Use different file types

Most cases require you to work with common file types such as .csv. If you need to save intermediate files during your process, it can be helpful to use other formats.

Apache Arrow provides Python bindings with the PyArrow module. It integrates with NumPy, pandas and Python objects, and provides ways to read and write data sets in additional file formats. These formats are smaller, and PyArrow can read and write them faster than Python .csv functions. PyArrow also has additional functionality for data analysis, which you may not require now but at least you know it's available in case of future needs.

As stated earlier, Pandas is a popular data analysis library. Polars supports multiple file formats, multiple cores and larger-than-memory data files. Dask partitioning handles chunking as previously mentioned for larger-than-memory data files, and Dask best practices use a more efficient file format in Parquet.

Run profiles to identify problematic code

When you have performance problems, it's best to profile your code rather than guess at where to focus optimization efforts. A general approach to improve performance includes the following steps:

Create a minimal, reproducible use case that is slower than desired.
Run a profile.
Improve the functions with the highest percall values.
Repeat step 2 until you achieve the desired level of performance.
Run a real use case (not minimal) without profiling.
Repeat step 1 until you achieve the desired level of performance in step 5.

With experience you'll come to understand, or at least get a feel for, the best place to focus. It may not be the code with the highest percall value. Sometimes the fix is to modify a single calculation inside a loop. Other times you might need to eliminate loops or perform calculations/comprehensions outside of the loop. Maybe the answer is to reorganize the data, or use Dask for parallelization.

Consider CPython alternatives

The implementation of Python most commonly used is CPython. All common libraries work with CPython and it implements the language spec completely.

Other implementations exist, but can cause problems including the following:

Python code might act differently in edge cases.
C API modules might not work or work significantly slower.
Additional features won't work if you must run CPython in the future.

With those caveats, there are still cases where an alternate implementation might be best. Performance will almost never be better if calculations heavily depend on a C API module such as NumPy. Consider alternatives to CPython, such as the following:

Jython. Runs in a JVM and allows easy integration with Java classes and objects.
IronPython. Designed for .NET and enables easy integration with the .NET ecosystem and C# libraries.
PyPy. Uses a just-in-time (JIT) compiler and runs significantly faster than CPython unless the C API is involved.

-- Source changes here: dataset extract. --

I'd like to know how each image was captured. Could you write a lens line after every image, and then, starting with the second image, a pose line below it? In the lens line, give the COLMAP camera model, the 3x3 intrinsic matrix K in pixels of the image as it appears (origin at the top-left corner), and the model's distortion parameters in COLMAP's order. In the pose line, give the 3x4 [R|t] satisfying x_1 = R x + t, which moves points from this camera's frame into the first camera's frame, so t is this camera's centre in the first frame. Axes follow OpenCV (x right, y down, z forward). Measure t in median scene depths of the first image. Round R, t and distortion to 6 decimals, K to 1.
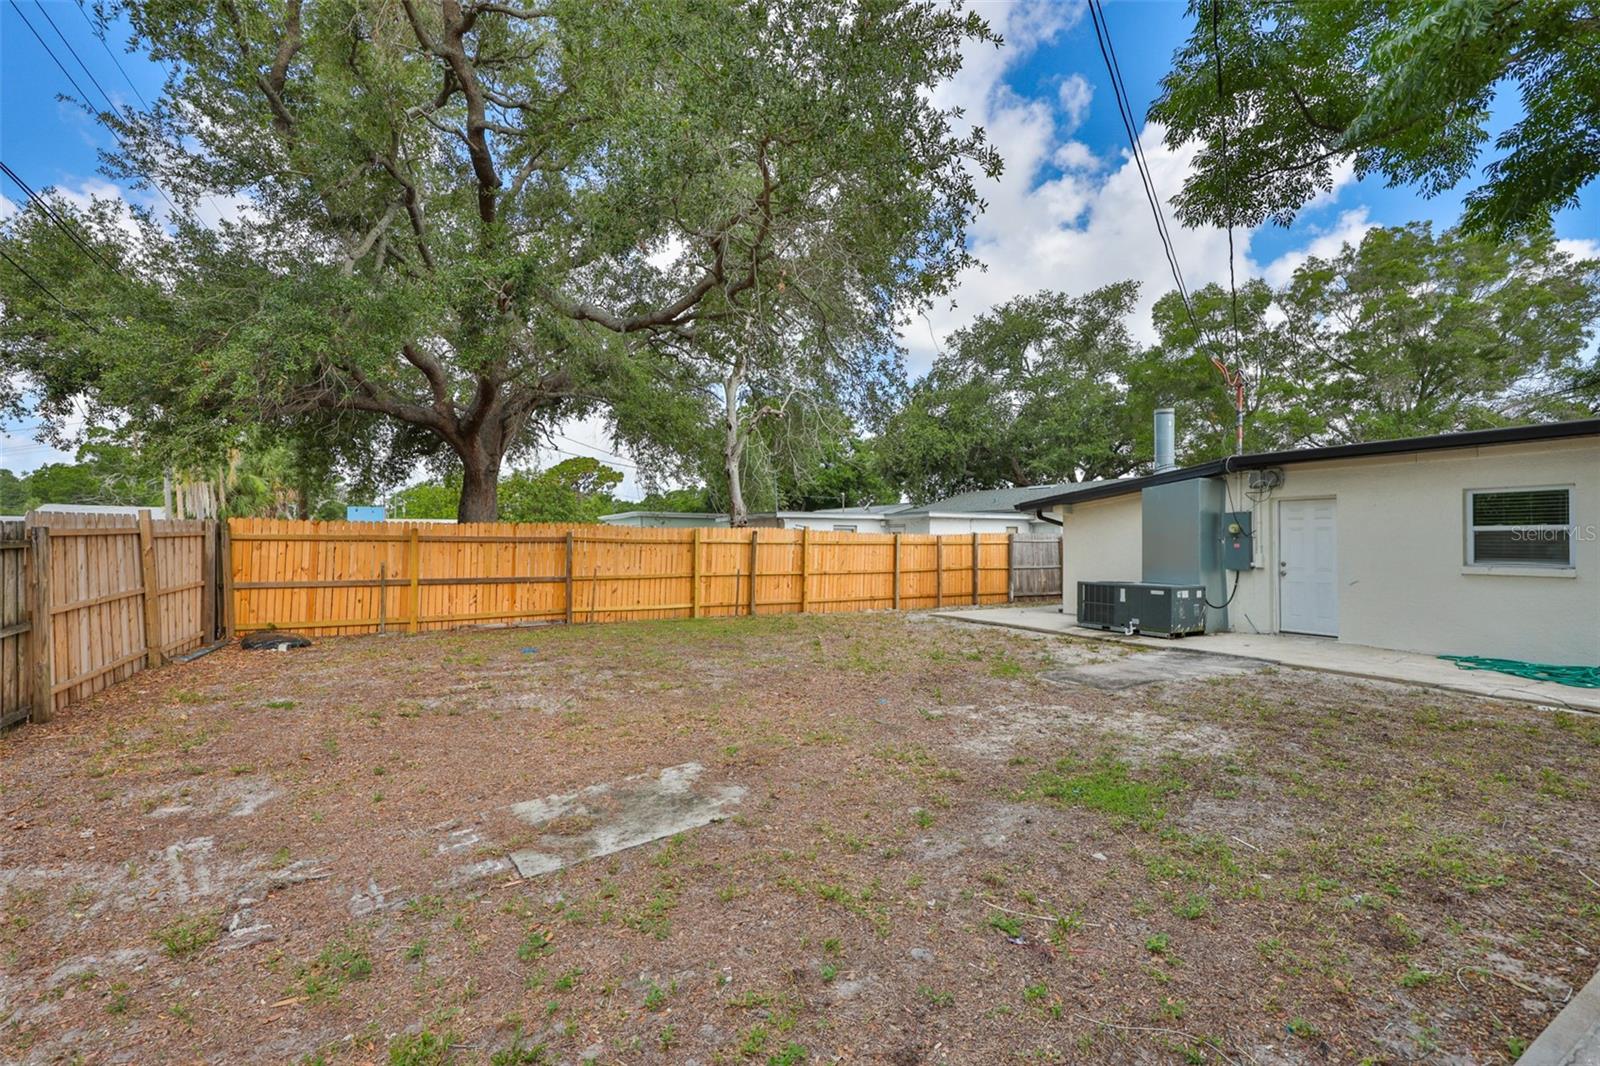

These and other CPython alternatives are worth consideration if you have a very limited need of common modules, especially C API modules. Jython and IronPython are good choices if your application has significant dependencies on existing Java or .NET functionality.

Focus on meaningful improvements

There are other commonly suggested tips and tricks to improve Python performance, such as the following:

Avoid dot notation, including Math.sqrt() or myObj.foo().
Use string manipulation, such as the join() method.
Employ multiple assignments, for example a,b = 1,2.
Use the @functools.lru_cache decorator.

If you create timeit tests you'll see a huge improvement when ineffective practices are compared to ideal ones. (By the way, you should learn how to use timeit.) However, these tips only make a noticeable difference in your program if both of the following conditions apply:

Coding was already done the "wrong way," such as within a large loop or comprehension.
These operations take a significant amount of time with each iteration.

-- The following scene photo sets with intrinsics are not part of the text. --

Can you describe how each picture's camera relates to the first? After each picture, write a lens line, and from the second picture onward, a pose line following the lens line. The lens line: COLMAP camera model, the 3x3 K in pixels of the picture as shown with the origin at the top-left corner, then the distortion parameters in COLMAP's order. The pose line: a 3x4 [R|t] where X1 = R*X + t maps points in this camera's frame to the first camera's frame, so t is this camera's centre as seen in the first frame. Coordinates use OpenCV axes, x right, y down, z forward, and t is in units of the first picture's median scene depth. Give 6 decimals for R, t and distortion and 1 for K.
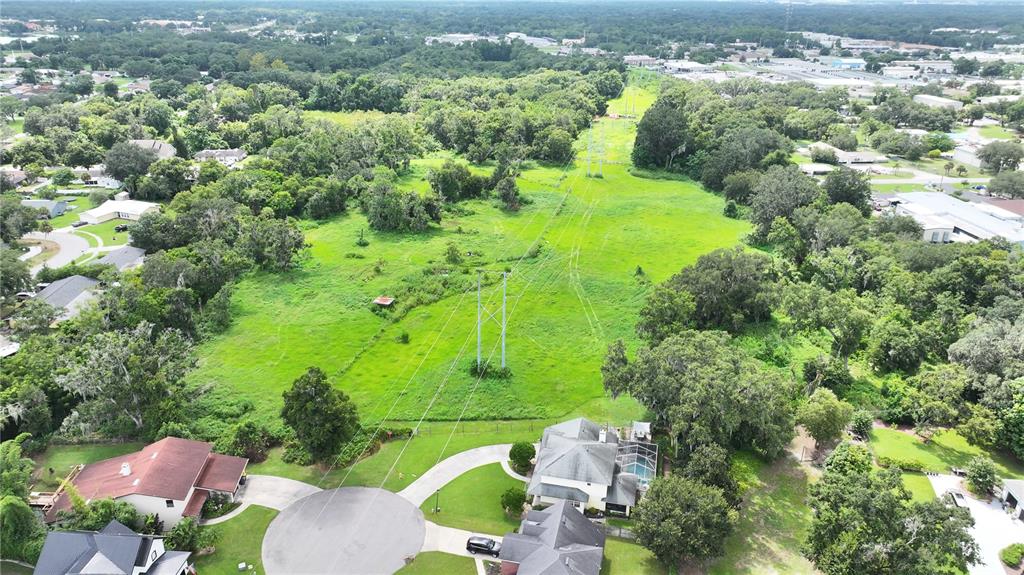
lens RADIAL K [[719.1, 0, 512.8], [0, 719.1, 289.3], [0, 0, 1]] dist [-0.001127, 0.022623]
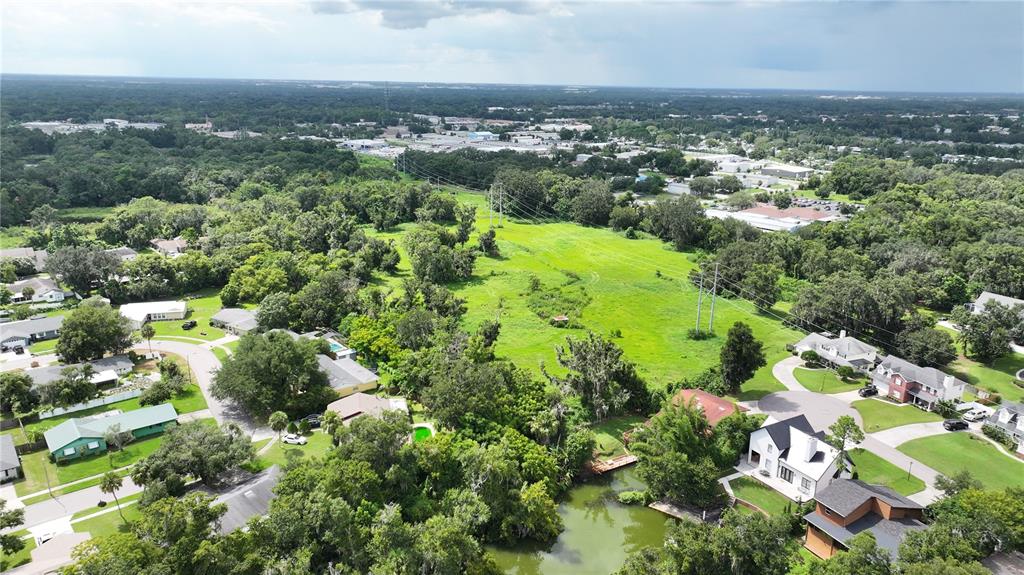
lens RADIAL K [[719.1, 0, 512.3], [0, 719.1, 288.9], [0, 0, 1]] dist [-0.001127, 0.022623]
pose [[0.818675, -0.158320, 0.552002, -0.613880], [0.214980, 0.975841, -0.038956, -0.002228], [-0.532499, 0.150562, 0.832932, -0.014611]]
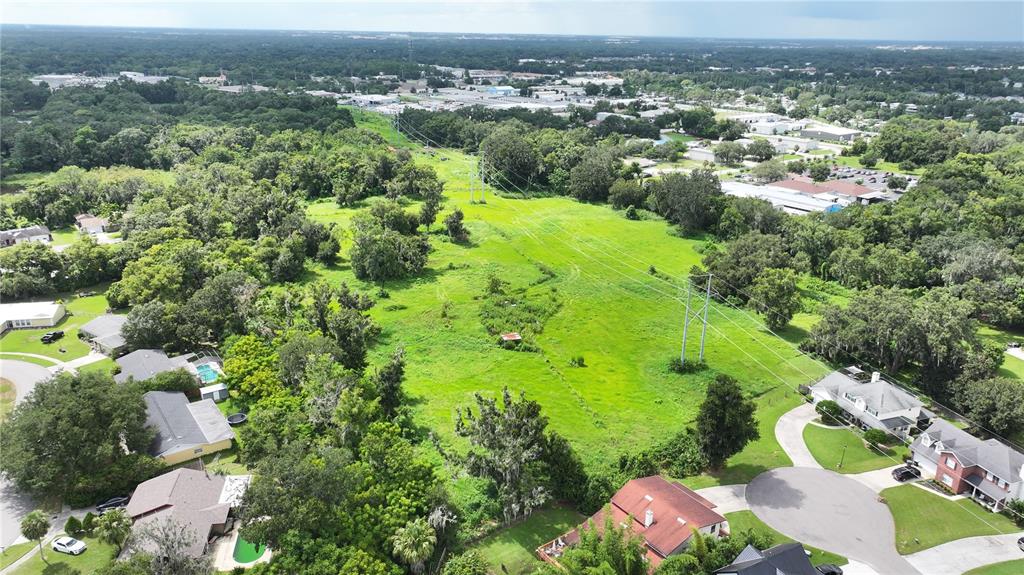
lens RADIAL K [[719.1, 0, 514.0], [0, 719.1, 288.4], [0, 0, 1]] dist [-0.001127, 0.022623]
pose [[0.848273, -0.178737, 0.498484, -0.431660], [0.200098, 0.979717, 0.010780, -0.038848], [-0.490300, 0.090601, 0.866832, 0.080564]]
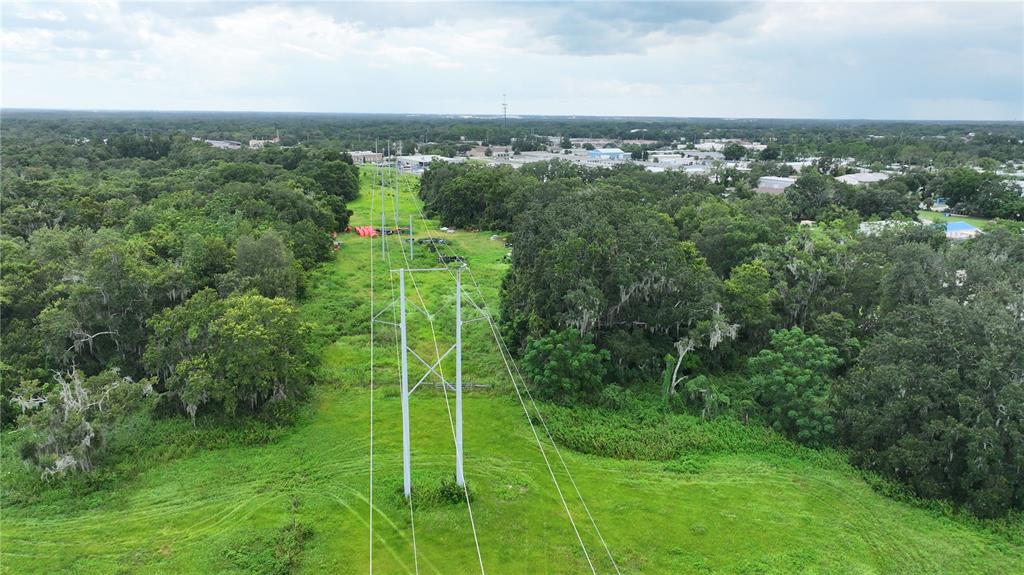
lens RADIAL K [[719.1, 0, 518.6], [0, 719.1, 289.4], [0, 0, 1]] dist [-0.001127, 0.022623]
pose [[0.915069, -0.096833, 0.391500, 0.061357], [0.154507, 0.980856, -0.118532, -0.210796], [-0.372528, 0.168954, 0.912512, 0.857994]]
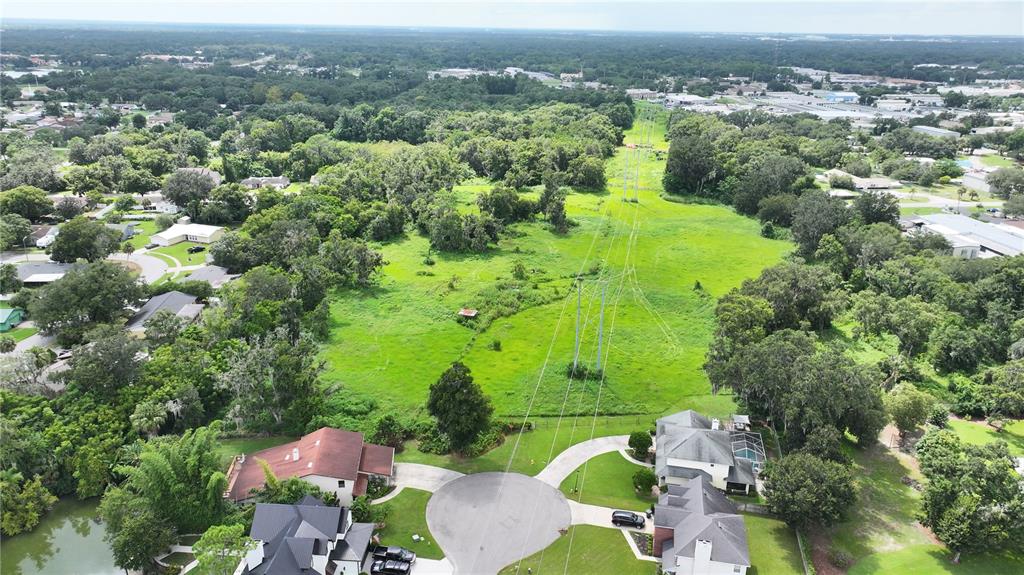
lens RADIAL K [[719.1, 0, 513.3], [0, 719.1, 287.4], [0, 0, 1]] dist [-0.001127, 0.022623]
pose [[0.999805, -0.004890, 0.019128, -0.086203], [0.005767, 0.998922, -0.046053, 0.018104], [-0.018882, 0.046154, 0.998756, -0.044745]]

If each iteration of a loop takes a single second, you probably won't notice a tiny fraction of a second saved by performing two assignments in one statement.

Consider where your Python optimization efforts matter the most. You might get more value if you focus on readability and consistency rather than performance. If your project standards are to combine assignments or eliminate dots, then do it. Otherwise, stick with the standards until you run performance tests (timeit or profile) and find a problem.